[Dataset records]
<<<<
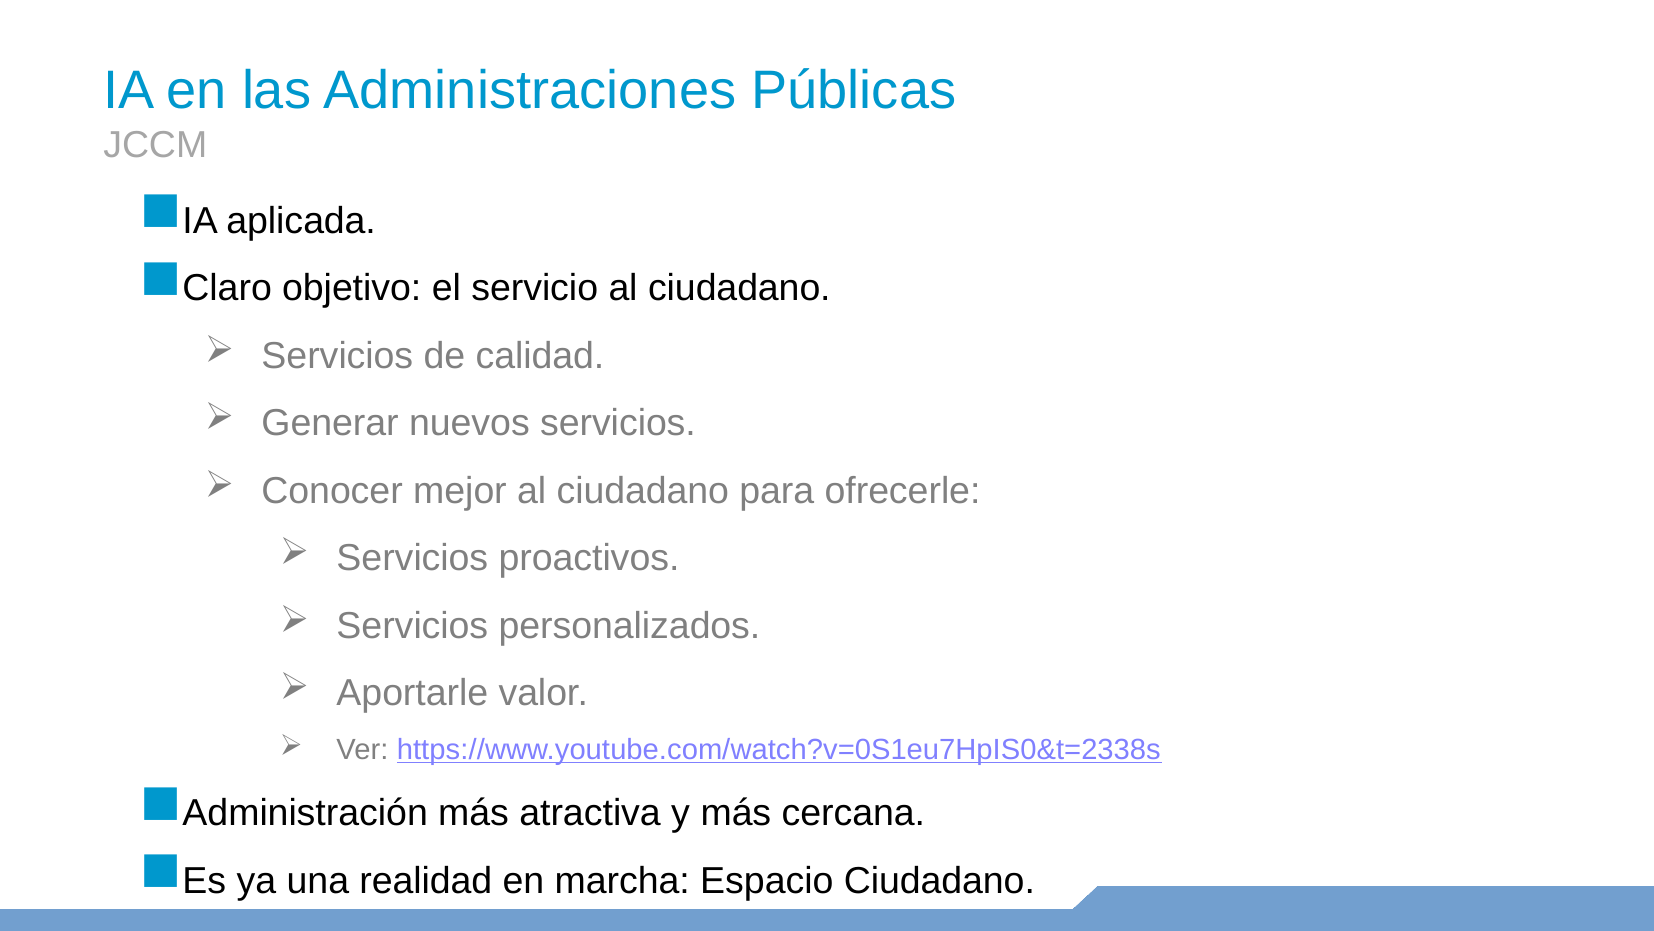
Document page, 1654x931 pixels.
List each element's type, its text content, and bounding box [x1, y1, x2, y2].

text_box IA en las Administraciones Públicas JCCM [88, 47, 1406, 207]
text_box IA aplicada. Claro objetivo: el servicio al ciudadano. Servicios de calidad. Generar nuevos servicios. Conocer mejor al ciudadano para ofrecerle: Servicios proactivos. Servicios personalizados. Aportarle valor. Ver: https://www.youtube.com/watch?v=0S1eu7HpIS0&t=2338s Administración más atractiva y más cercana. Es ya una realidad en marcha: Espacio Ciudadano. [124, 165, 1494, 885]
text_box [0, 885, 1654, 931]
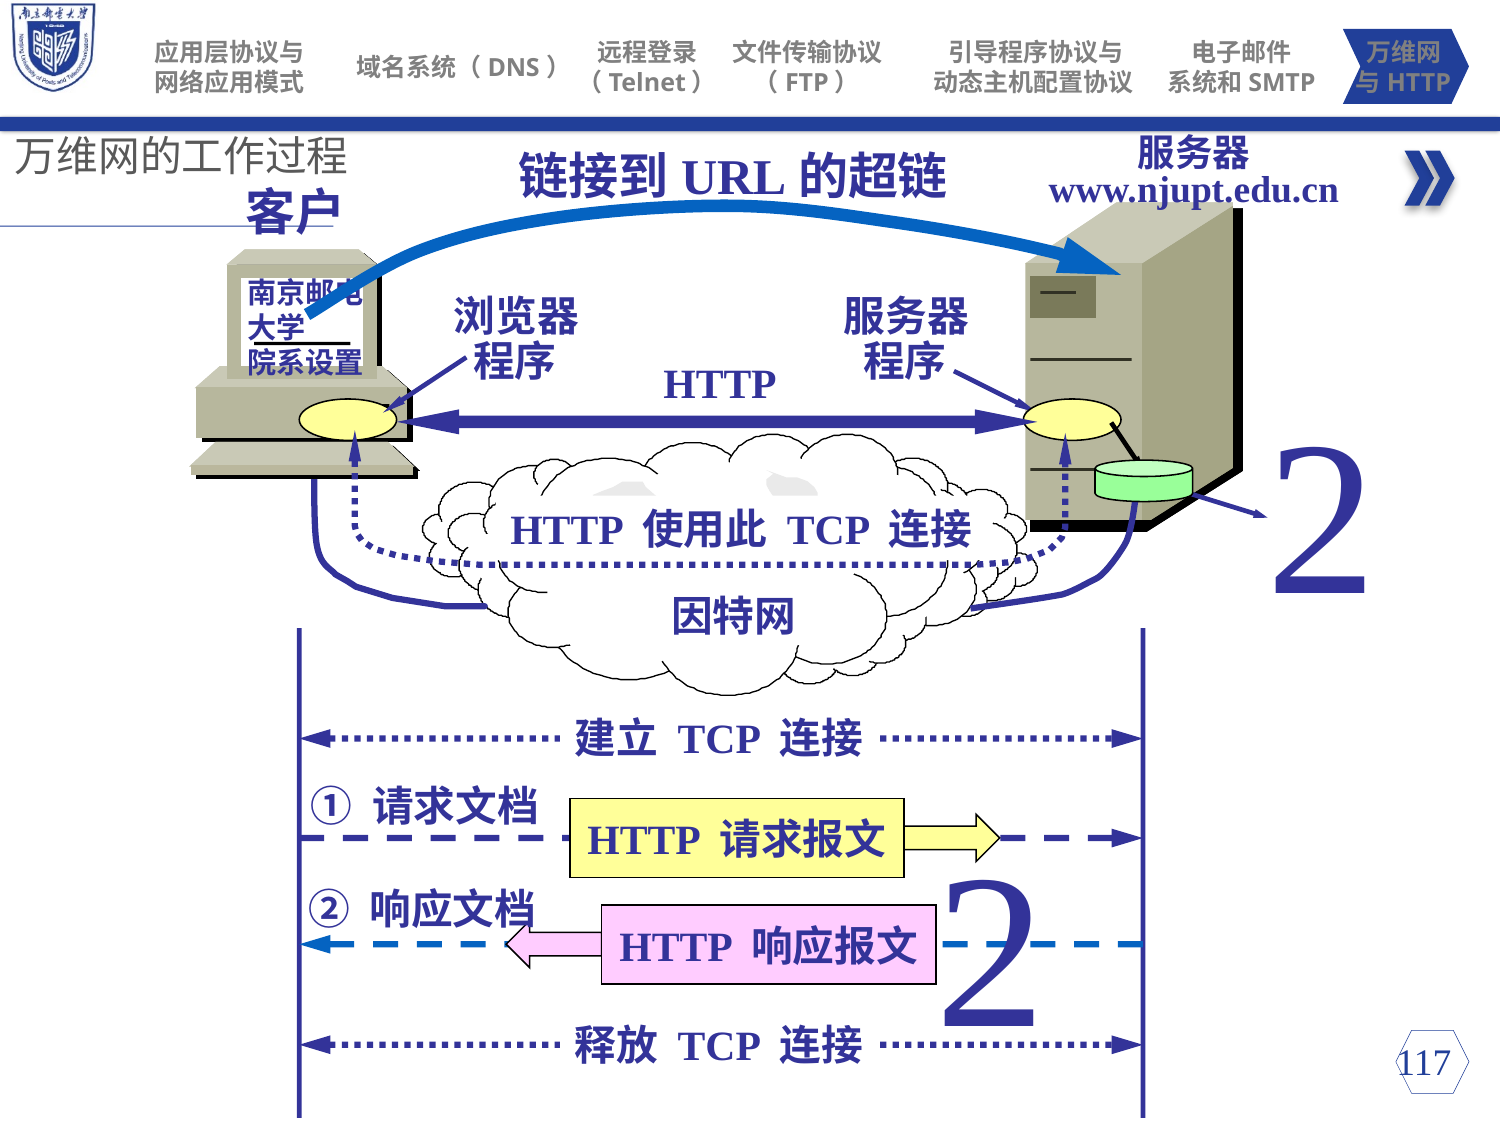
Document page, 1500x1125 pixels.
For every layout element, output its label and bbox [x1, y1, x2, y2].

text_box [355, 36, 916, 97]
text_box [296, 427, 1144, 1118]
text_box [1404, 150, 1455, 206]
picture [0, 0, 108, 93]
text_box [648, 349, 792, 414]
text_box [0, 116, 1500, 400]
text_box [1363, 1029, 1494, 1095]
picture [187, 246, 423, 482]
picture [1010, 184, 1284, 581]
text_box [1251, 365, 1393, 645]
text_box [129, 36, 330, 97]
text_box [927, 27, 1500, 105]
>>>>
## WHAT YOU WILL DO
Considering only the records above, state the number of lines that include the word "page", with nothing added.

## TASK OUTPUT
2